Detalhe do Marian Hanging, em exposição em Oxburgh Hall (Imagem: National Trust).
Durante seus 19 anos de cativeiro inglês, Mary foi mantida pela maior parte do tempo na propriedade de Hardwick Hall, sob os olhos atentos de George Talbot, conde de Shrewsbury. Ao lado da esposa do conde, Elizabeth Talbot, mais conhecida como “Bess de Hardwick”, Mary bordou muitas tapeçarias. As confecções, que estão emprestadas a longo prazo pelo Victoria and Albert Museum, em Londres, incluem um painel conhecido como Marian Hanging. A peça contém várias imagens sugestivas e foi feita por volta do início da década de 1570, quando o duque de Norfolk, primo materno da rainha Elizabeth, liderou uma rebelião contra a coroa, que tinha por objetivo destronar a monarca e instalar Mary Stuart em seu lugar, não só como rainha, mas também como esposa do duque. A tapeçaria apresenta uma imagem central encimada pelo monograma de Mary, na qual uma mão segurando uma foice está prestes a podar um galho seco e estéril, para que a videira ao lado possa crescer e dar frutos.
Com efeito, a peça, entregue ao duque de Norfolk, acabou sendo utilizada como uma espécie encorajamento para seu levante, uma vez que o ramo seco que supostamente representava Elizabeth I, uma soberana solteira e sem filhos, deveria ser podado para que a videira, simbolizando Mary (que já havia se casado anteriormente por três vezes e era mãe do pequeno James VI da Escócia), crescesse e frutificasse. Nesse caso, para que a linhagem real prosperasse, o ramo estéril precisava ser removido o quanto antes! Infelizmente para os planos do duque de Norfolk, sua rebelião acabou sendo sufocada pelos soldados da coroa e mais de 700 pessoas foram enforcadas como punição. O próprio duque fora decapitado na Torre de Londres em 1572, ou seja, 14 anos antes de Mary Stuart encarar o mesmo destino, em 1587. O bordado, porém, permaneceu entre as posses da família Howard por mais de um século.

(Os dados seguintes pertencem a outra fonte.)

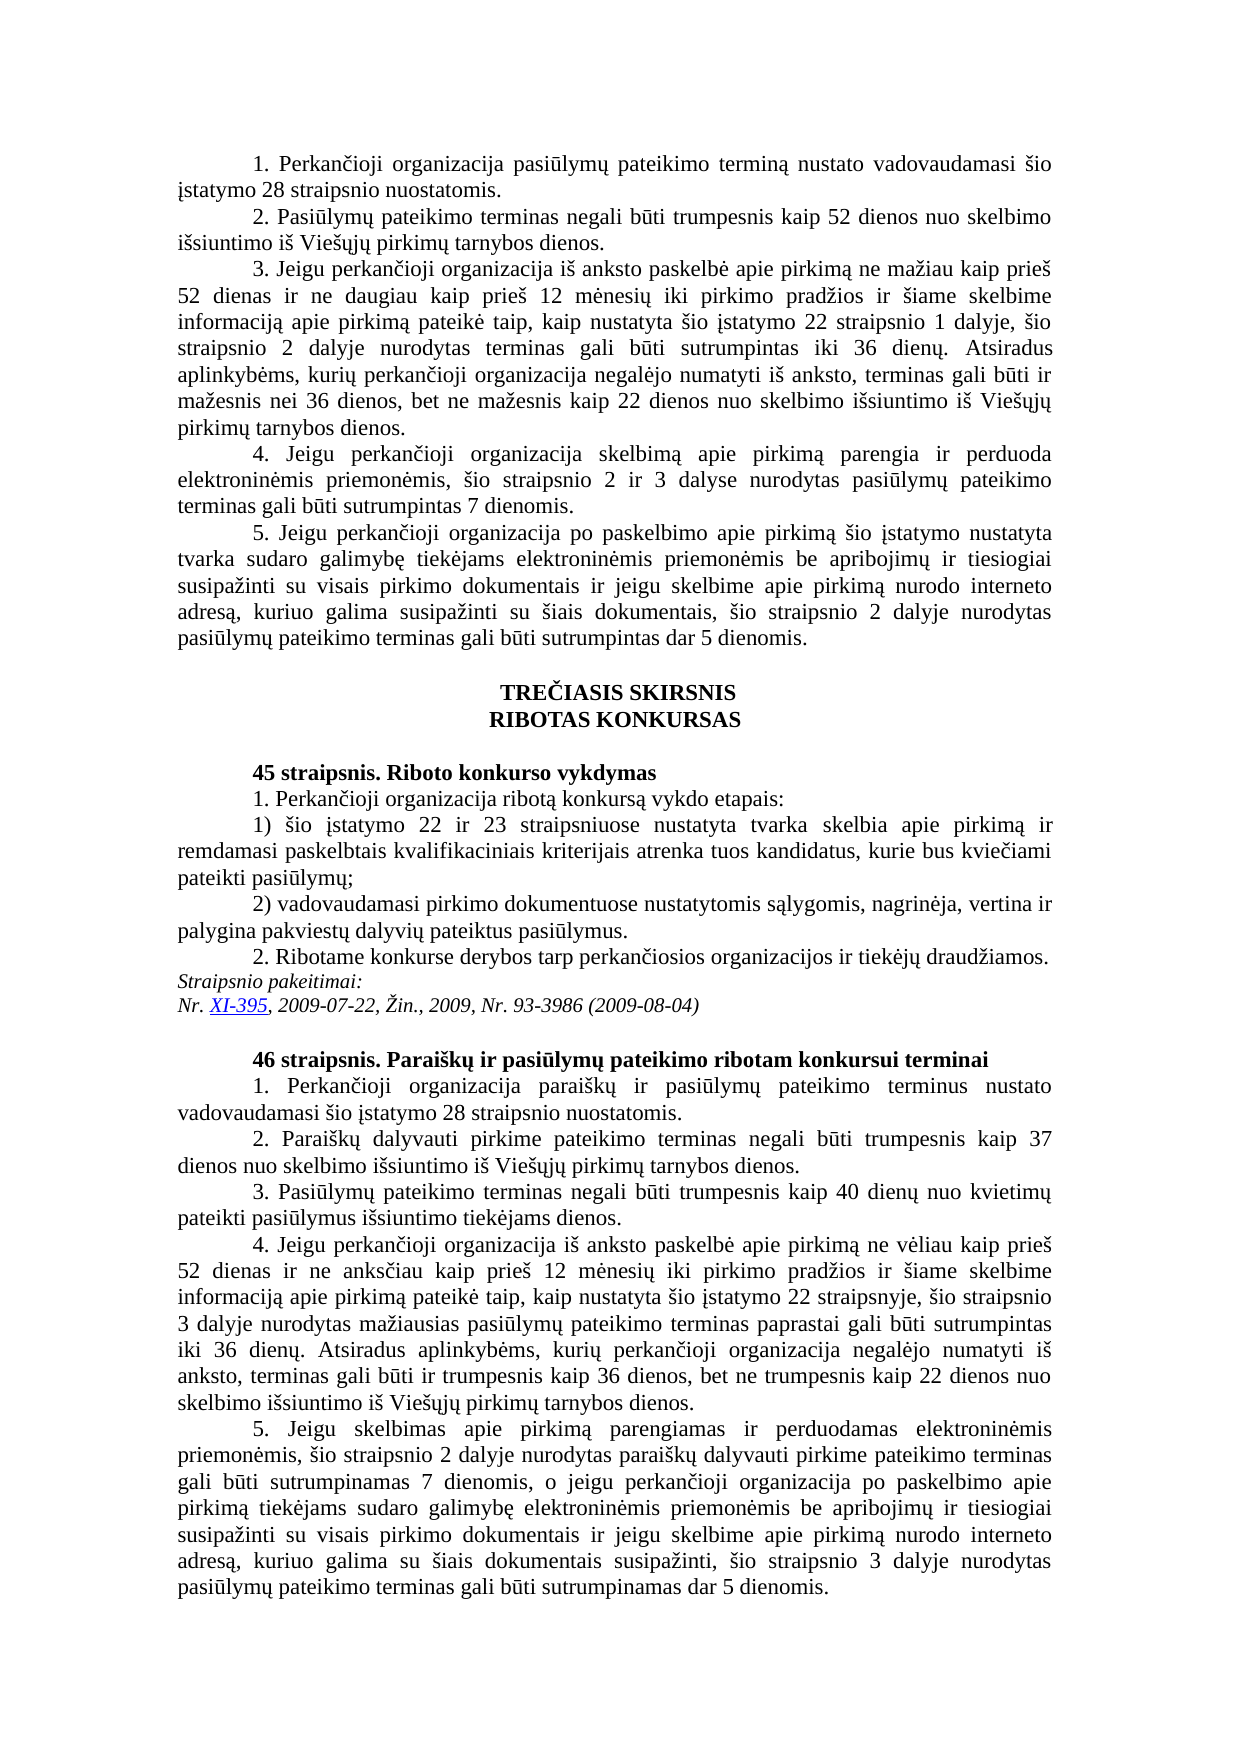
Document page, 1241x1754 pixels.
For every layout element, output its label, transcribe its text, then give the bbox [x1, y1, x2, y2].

text Nr. XI-395, 2009-07-22, Žin., 2009, Nr. 93-3986 (2009-08-04) [177, 993, 1053, 1017]
text 5. Jeigu skelbimas apie pirkimą parengiamas ir perduodamas elektroninėmis priemonėmis, šio straipsnio 2 dalyje nurodytas paraiškų dalyvauti pirkime pateikimo terminas gali būti sutrumpinamas 7 dienomis, o jeigu perkančioji organizacija po paskelbimo apie pirkimą tiekėjams sudaro galimybę elektroninėmis priemonėmis be apribojimų ir tiesiogiai susipažinti su visais pirkimo dokumentais ir jeigu skelbime apie pirkimą nurodo interneto adresą, kuriuo galima su šiais dokumentais susipažinti, šio straipsnio 3 dalyje nurodytas pasiūlymų pateikimo terminas gali būti sutrumpinamas dar 5 dienomis. [177, 1415, 1053, 1600]
text 4. Jeigu perkančioji organizacija iš anksto paskelbė apie pirkimą ne vėliau kaip prieš 52 dienas ir ne anksčiau kaip prieš 12 mėnesių iki pirkimo pradžios ir šiame skelbime informaciją apie pirkimą pateikė taip, kaip nustatyta šio įstatymo 22 straipsnyje, šio straipsnio 3 dalyje nurodytas mažiausias pasiūlymų pateikimo terminas paprastai gali būti sutrumpintas iki 36 dienų. Atsiradus aplinkybėms, kurių perkančioji organizacija negalėjo numatyti iš anksto, terminas gali būti ir trumpesnis kaip 36 dienos, bet ne trumpesnis kaip 22 dienos nuo skelbimo išsiuntimo iš Viešųjų pirkimų tarnybos dienos. [177, 1231, 1053, 1415]
text 2) vadovaudamasi pirkimo dokumentuose nustatytomis sąlygomis, nagrinėja, vertina ir palygina pakviestų dalyvių pateiktus pasiūlymus. [177, 890, 1053, 943]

Oxburgh Hall, em Norfolk, onde o bordado de Mary voltará a ser exibido (Imagem: National Trust).
Embora Mary nunca tenha permanecido em Oxburgh Hall, dentre as muitas residências nas quais elas esteve hospedada por quase duas décadas, a mansão recebe agora essas peças de valor inestimável. Acredita-se que seus bordados chegaram a Norfolk depois que Mary Browne, de Cowdray Park, casou-se com Sir Richard Bedingfeld, dono do salão em 1761. A família Browne, por sua vez, já havia herdado objetos e relíquias pertencentes a Mary, oriundas da família Howard. Os visitantes poderão ver os painéis em exibição no Oxburgh Hall. A casa estará aberta para visitas guiadas às quintas e sextas-feiras (mediante marcação à chegada) e livremente aos sábados e domingos, entre as 11h00 e as 14h30.
Fonte: Eastern Daily Press – Acesso em 23 de novembro de 2022.